Behind me, a revolver’s hammer clicked. A gun barrel poked me in the neck.

“Tell me fast what the hell you want.”

“Darius.” (No stammer.)

“Jesus, Danl, that you?” The pistol barrel stopped poking me. “Man, you coulda got kilt. What you
doing
here?”

After saying his name, I couldn’t get another clear word out. Darius cursed and forced me up into the bus, its engine still cooling, popping and ticking. He prodded me down the main aisle to the long seat at the back.

“This spot’s yo favorite. Anyway, it’s somebody’s. Sit.”

Somehow, in that blackness, Darius seemed solider than me. I was a ghost, my skin and bones leached out and water-thin. Without his hand around my upper arm, I’d’ve vaporized into the stars like a pale gas.

“Sorry bout the gun. I uz taking a leak when you hit the road and come slapping down. Nigh on to scairt the piss back into me, white boy.”

That was funny, I guess, but I couldn’t laugh. Darius showed me his piece again, a snub-nose with a mother-of-pearl handle. He held it not to threaten, but to let me admire the way it shone in the cloudy starlight slanting in.

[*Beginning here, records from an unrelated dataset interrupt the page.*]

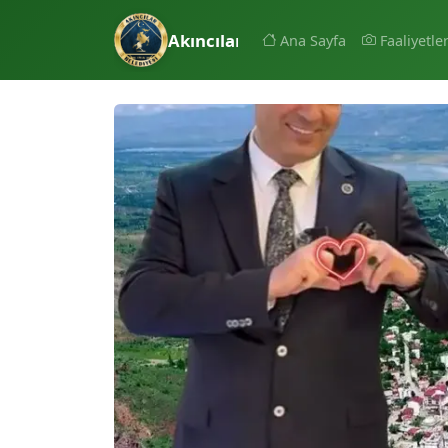
Akıncılar Belediyesi
Ana Sayfa
Faaliyetle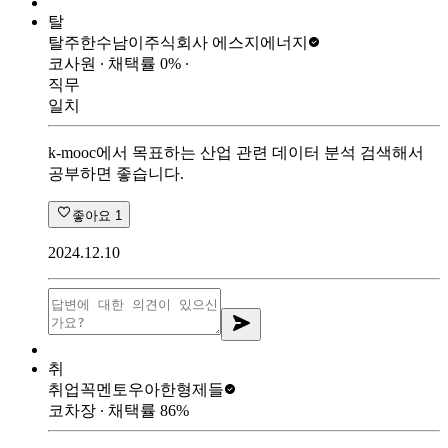
탈
탈주한수남이
주식회사 에스지에너지
코사원
∙ 채택률
0
%
∙
직무
일치
k-mooc에서 목표하는 산업 관련 데이터 분석 검색해서
공부하면 좋습니다.
좋아요
1
2024.12.10
취
취업꼭멘토
우아한형제들
코차장
∙ 채택률
86
%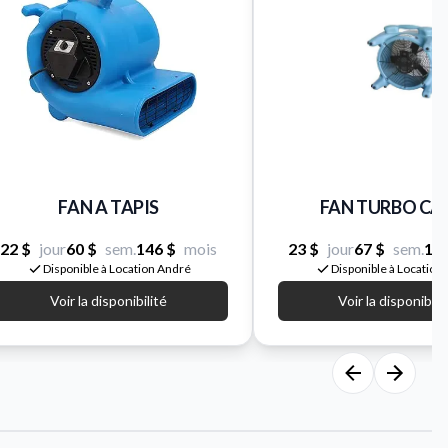
FAN A TAPIS
FAN TURBO CA
22 $
jour
60 $
sem.
146 $
mois
23 $
jour
67 $
sem.
15
Disponible à Location André
Disponible à Location
Voir la disponibilité
Voir la disponibili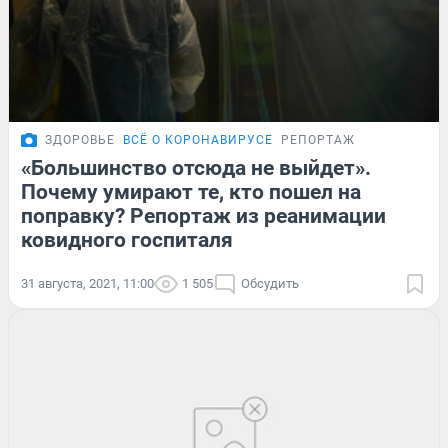
ЗДОРОВЬЕ
ВСЁ О КОРОНАВИРУСЕ
РЕПОРТАЖ
«Большинство отсюда не выйдет».
Почему умирают те, кто пошел на
поправку? Репортаж из реанимации
ковидного госпиталя
31 августа, 2021, 11:00
1 505
Обсудить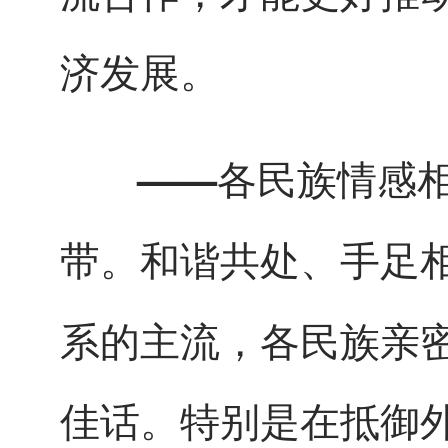
济发展。
——各民族情感相
和谐共处、手足
带。
系的主流，各民族亲
佳话。特别是在抵御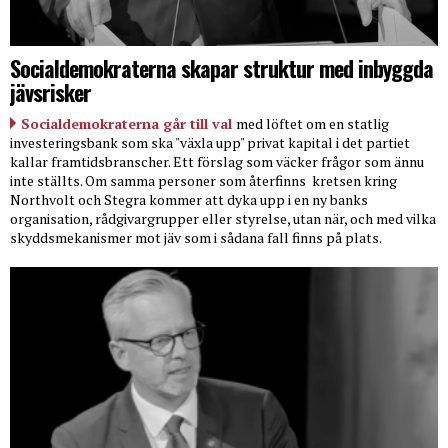
Socialdemokraterna skapar struktur med inbyggda
jävsrisker
Socialdemokraterna går till val
med löftet om en statlig
investeringsbank som ska "växla upp" privat kapital i det partiet
kallar framtidsbranscher. Ett förslag som väcker frågor som ännu
inte ställts. Om samma personer som återfinns
kretsen kring
Northvolt och Stegra kommer att dyka upp i en ny banks
organisation, rådgivargrupper eller styrelse, utan när, och med vilka
skyddsmekanismer mot jäv som i sådana fall finns på plats.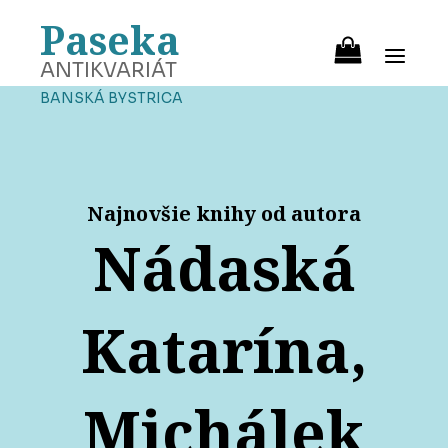
Paseka
ANTIKVARIÁT
BANSKÁ BYSTRICA
Najnovšie knihy od autora
Nádaská
Katarína,
Michálek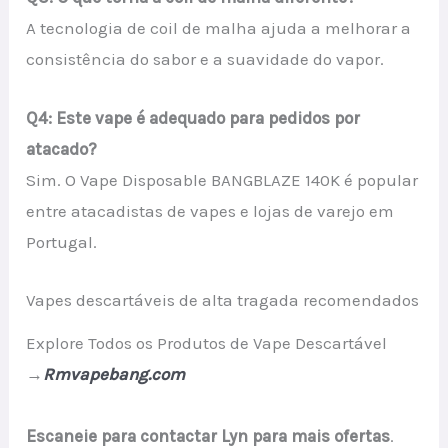
A tecnologia de coil de malha ajuda a melhorar a
consistência do sabor e a suavidade do vapor.
Q4: Este vape é adequado para pedidos por
atacado?
Sim. O Vape Disposable BANGBLAZE 140K é popular
entre atacadistas de vapes e lojas de varejo em
Portugal.
Vapes descartáveis de alta tragada recomendados
Explore Todos os Produtos de Vape Descartável
→
Rmvapebang.com
Escaneie para contactar Lyn para mais ofertas
.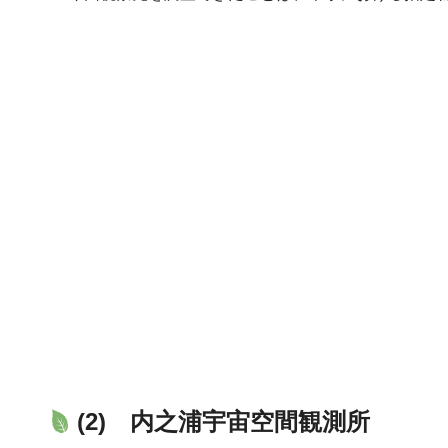
(2) 内之浦宇宙空間観測所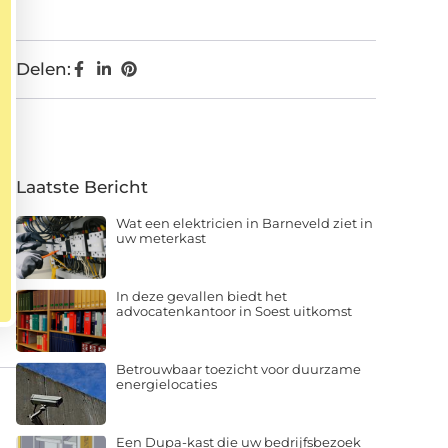
Delen:
Laatste Bericht
Wat een elektricien in Barneveld ziet in
uw meterkast
In deze gevallen biedt het
advocatenkantoor in Soest uitkomst
Betrouwbaar toezicht voor duurzame
energielocaties
Een Dupa-kast die uw bedrijfsbezoek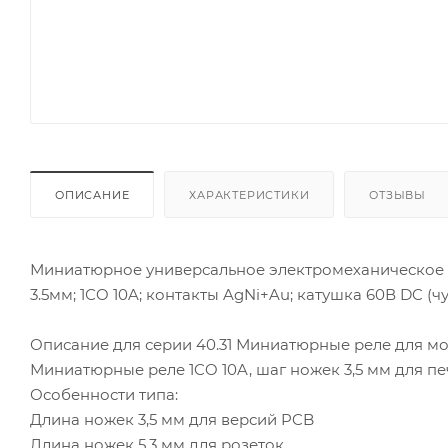
ОПИСАНИЕ
ХАРАКТЕРИСТИКИ
ОТЗЫВЫ
Миниатюрное универсальное электромеханическое ре
3.5мм; 1СO 10A; контакты AgNi+Au; катушка 60В DC (чув
Описание для серии 40.31 Миниатюрные реле для мо
Миниатюрные реле 1CO 10A, шаг ножек 3,5 мм для печ
Особенности типа:
Длина ножек 3,5 мм для версий PCB
Длина ножек 5,3 мм для розеток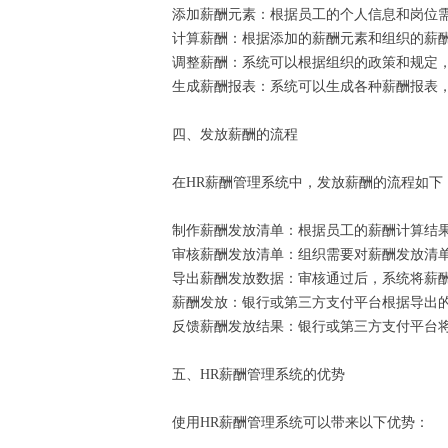
添加薪酬元素：根据员工的个人信息和岗位
计算薪酬：根据添加的薪酬元素和组织的薪
调整薪酬：系统可以根据组织的政策和规定
生成薪酬报表：系统可以生成各种薪酬报表
四、发放薪酬的流程
在HR薪酬管理系统中，发放薪酬的流程如下
制作薪酬发放清单：根据员工的薪酬计算结
审核薪酬发放清单：组织需要对薪酬发放清
导出薪酬发放数据：审核通过后，系统将薪
薪酬发放：银行或第三方支付平台根据导出
反馈薪酬发放结果：银行或第三方支付平台
五、HR薪酬管理系统的优势
使用HR薪酬管理系统可以带来以下优势：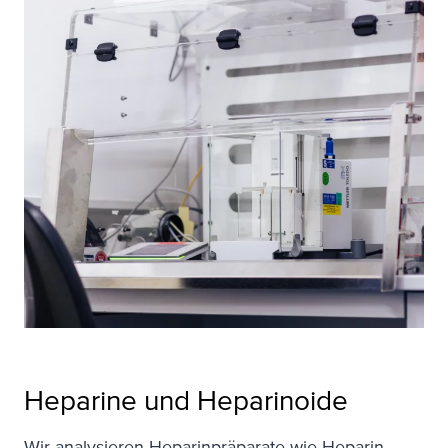
Heparine und Heparinoide
Wir analysieren Heparinpräparate wie Heparin-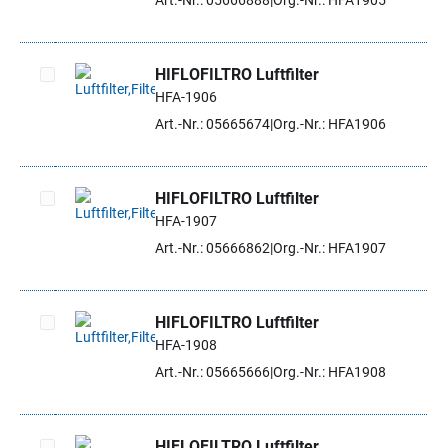
Art.-Nr.: 05666888
Org.-Nr.: HFA1905
HIFLOFILTRO Luftfilter
HFA-1906
Artikel auswählen
Art.-Nr.: 05665674
Org.-Nr.: HFA1906
HIFLOFILTRO Luftfilter
HFA-1907
Artikel auswählen
Art.-Nr.: 05666862
Org.-Nr.: HFA1907
HIFLOFILTRO Luftfilter
HFA-1908
Artikel auswählen
Art.-Nr.: 05665666
Org.-Nr.: HFA1908
HIFLOFILTRO Luftfilter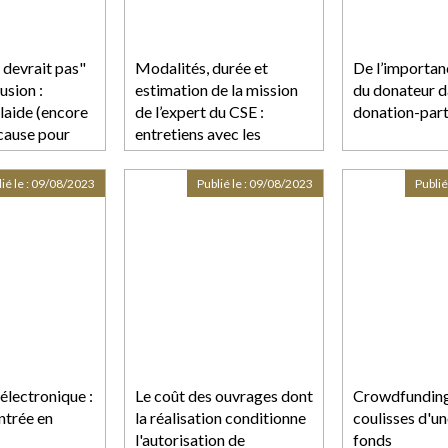
devrait pas"
Modalités, durée et
De l’importan
fusion :
estimation de la mission
du donateur d
laide (encore
de l’expert du CSE :
donation-par
 cause pour
entretiens avec les
 d’Activision-
salariés ?
ié le :
09/08/2023
Publié le :
09/08/2023
Publié
électronique :
Le coût des ouvrages dont
Crowdfunding 
entrée en
la réalisation conditionne
coulisses d'un
l'autorisation de
fonds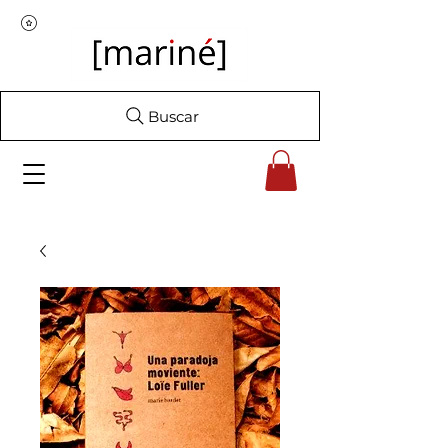
Buscar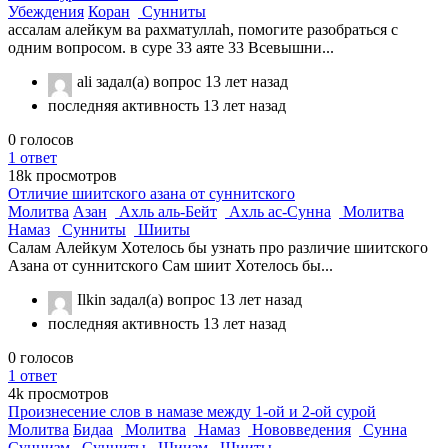
Убеждения
Коран
Сунниты
ассалам алейкум ва рахматуллаh, помогите разобраться с
одним вопросом. в суре 33 аяте 33 Всевышни...
ali
задал(а) вопрос
13 лет назад
последняя активность 13 лет назад
0
голосов
1
ответ
18k
просмотров
Отличие шиитского азана от суннитского
Молитва
Азан
Ахль аль-Бейт
Ахль ас-Сунна
Молитва
Намаз
Сунниты
Шииты
Салам Алейкум Хотелось бы узнать про различие шиитского
Азана от суннитского Сам шиит Хотелось бы...
Ilkin
задал(а) вопрос
13 лет назад
последняя активность 13 лет назад
0
голосов
1
ответ
4k
просмотров
Произнесение слов в намазе между 1-ой и 2-ой сурой
Молитва
Бидаа
Молитва
Намаз
Нововведения
Сунна
Суннизм
Сунниты
Шиизм
Шииты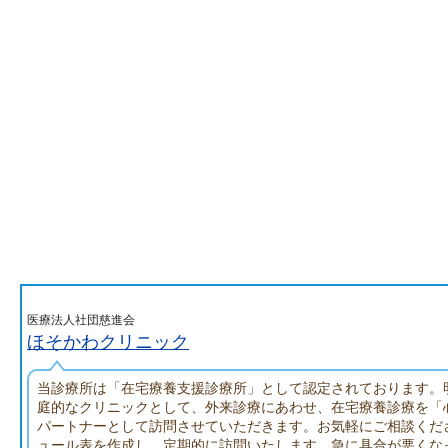
医療法人社団慈進会
ほそかわクリニック
当診療所は「在宅療養支援診療所」として認定されております。
庭的なクリニックとして、外来診療にあわせ、在宅療養診療を「
パートナーとして訪問させていただきます。お気軽にご相談くだ
ュール表を作成し、定期的に訪問いたします。急に具合が悪くな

“They come to neck-burn me, Danl, well, I send a few on ahead befo I have to tap-dance air.” He pocketed the revolver in his khaki work pants. “Whatn hell you want?”

“You sl-sleep here?”

“On the
Bomber
? Sho. Better than a Comfy Cabin any day but Christmas. Plenty of beds to pick from. No loud radios playing. Hot and hot running breezes. Yeah, I sleep here.”

“Out in the c-country?”

“I like my privacy.”

“What about over in Quitman? Or L-Lanett?”

“What are you anyways, official Hellbender bed-checker? Or you jes want to thow yo pity at me?”

My tongue rolled up behind my top front teeth and stuck like a wet cabbage leaf.